Sin embargo, Dios tiene una medida de juicio diferente a la nuestra y si ve la buena fe, o una ignorancia inculpable, salva también a quien durante la vida se ha esforzado por combatirlo. Los creyentes debemos prepararnos a sorpresas al respecto. «¡Cuántas ovejas están fuera del redil —exclama san Agustín— y cuántos lobos dentro!» (In Ioh. Evang. 45, 12).
Dios es capaz de hacer de sus detractores más encarnecidos sus apóstoles más apasionados. San Pablo es la demostración. ¿Qué había hecho Saulo de Tarso para merecer aquel encuentro extraordinario con Cristo? ¿Qué había creído, esperado, sufrido? A él se aplica lo que decía san Agustín de toda elección divina: «Busca el mérito, busca la justicia, reflexiona y mira si encuentras otra cosa fuera de la gracia» (La predestinación de los santos 15, 30: PL 44, 981). Así explica él su propia llamada: «Soy indigno del nombre de apóstol, por haber perseguido a la Iglesia de Dios. Mas, por la gracia de Dios, soy lo que soy» (1 Co 15, 9-10).

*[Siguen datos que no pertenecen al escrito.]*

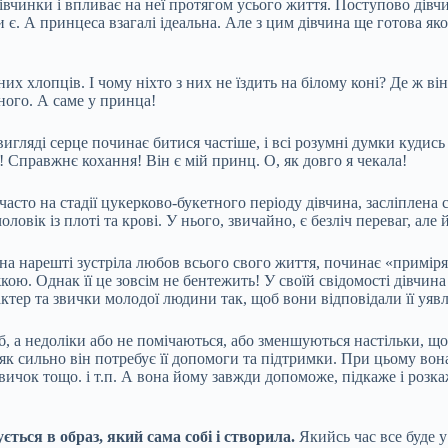
івчинки і впливає на неї протягом
усього життя. Поступово дівч
іки є. А принцеса взагалі ідеальна. Але з цим дівчина ще готова 
их хлопців. І чому ніхто з них не їздить на білому коні? Де ж ві
ного. А саме у принца!
игляді серце починає битися частіше, і всі розумні думки кудись 
! Справжнє кохання! Він є мій принц. О, як довго я чекала!
асто на стадії цукерково-букетного періоду дівчина, засліплена 
вік із плоті та крові. У нього, звичайно, є безліч переваг, але й
а нарешті зустріла любов всього свого життя, починає «примірят
жкою. Однак її це зовсім не бентежить! У своїй свідомості дівч
актер та звички молодої людини так, щоб вони відповідали її уяв
уб, а недоліки або не помічаються, або зменшуються настільки, 
 як сильно він потребує її допомоги та підтримки. При цьому вон
ичок тощо. і т.п. А вона йому завжди допоможе, підкаже і розкаж
ється в образ, який сама собі і створила.
Якийсь час все буде у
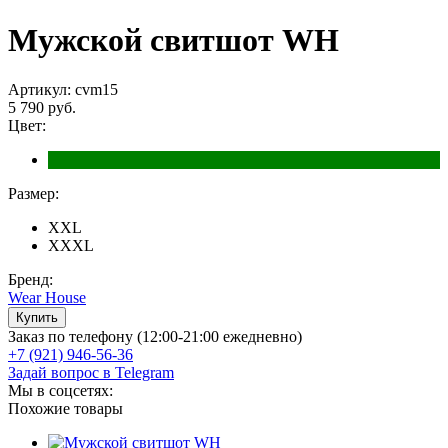
Мужской свитшот WH
Артикул: cvm15
5 790 руб.
Цвет:
Размер:
XXL
XXXL
Бренд:
Wear House
Заказ по телефону (12:00-21:00 ежедневно)
+7 (921) 946-56-36
Задай вопрос в Telegram
Мы в соцсетях:
Похожие товары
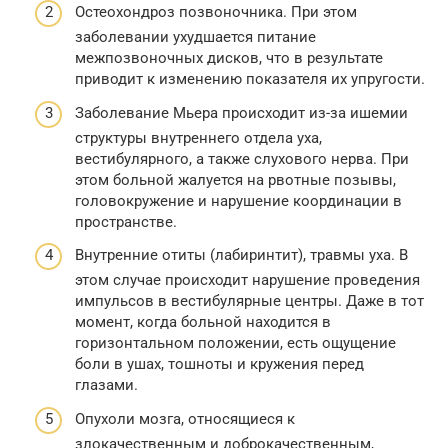
Остеохондроз позвоночника. При этом
заболевании ухудшается питание
межпозвоночных дисков, что в результате
приводит к изменению показателя их упругости.
Заболевание Мьера происходит из-за ишемии
структуры внутреннего отдела уха,
вестибулярного, а также слухового нерва. При
этом больной жалуется на рвотные позывы,
головокружение и нарушение координации в
пространстве.
Внутренние отиты (лабиринтит), травмы уха. В
этом случае происходит нарушение проведения
импульсов в вестибулярные центры. Даже в тот
момент, когда больной находится в
горизонтальном положении, есть ощущение
боли в ушах, тошноты и кружения перед
глазами.
Опухоли мозга, относящиеся к
злокачественным и доброкачественным,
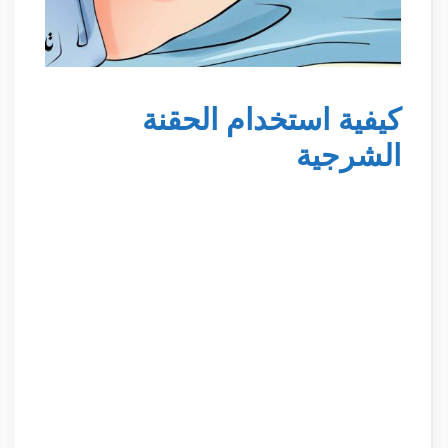
كيفية استخدام الحقنة
الشرجية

La cruz de Cristo es motivo de esperanza para todos y el Año paulino una ocasión de gracia también para quien no cree y está en búsqueda. Una cosa habla a su favor ante Dios: el sufrimiento. Como el resto de la humanidad, también los ateos sufren en la vida, y el sufrimiento, desde que el Hijo de Dios lo cargó sobre sí, tiene un poder redentor casi sacramental. Es un canal, escribía Juan Pablo II en la carta apostólica Salvifici doloris, a través del cual las energías salvíficas de la cruz de Cristo se ofrecen a la humanidad (cf.n. 23).

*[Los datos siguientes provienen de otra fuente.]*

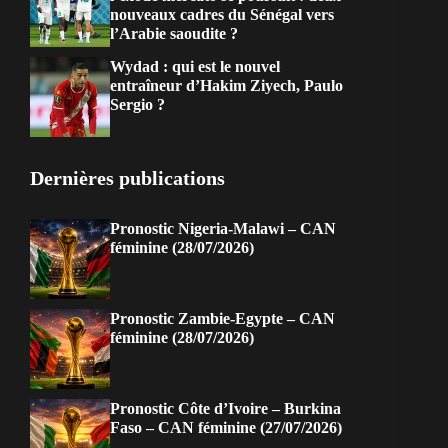
nouveaux cadres du Sénégal vers
l’Arabie saoudite ?
Wydad : qui est le nouvel
entraîneur d’Hakim Ziyech, Paulo
Sergio ?
Dernières publications
Pronostic Nigeria-Malawi – CAN
féminine (28/07/2026)
Pronostic Zambie-Egypte – CAN
féminine (28/07/2026)
Pronostic Côte d’Ivoire – Burkina
Faso – CAN féminine (27/07/2026)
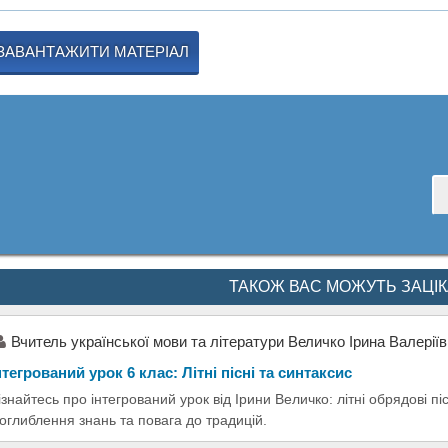
ЗАВАНТАЖИТИ МАТЕРІАЛ
ТАКОЖ ВАС МОЖУТЬ ЗАЦІ
Вчитель української мови та літератури Величко Ірина Валерії
нтегрований урок 6 клас: Літні пісні та синтаксис
ізнайтесь про інтегрований урок від Ірини Величко: літні обрядові піс
оглиблення знань та повага до традицій.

Dentro de pocos instantes, a la invitación a orar «por los que no creen en Dios» le seguirá una conmovedora oración del Santo Padre en latín. Traducida, dice así: «Dios omnipotente y eterno, que has puesto en el corazón de los hombres una nostalgia tan profunda de ti que sólo cuando te encuentran hallan la paz: haz que, más allá de todo obstáculo, todos reconozcan los signos de tu bondad y, animados por el testimonio de nuestra vida, tengan la alegría de creer en ti, único verdadero Dios y Padre de todos los hombres. Por Cristo nuestro Señor».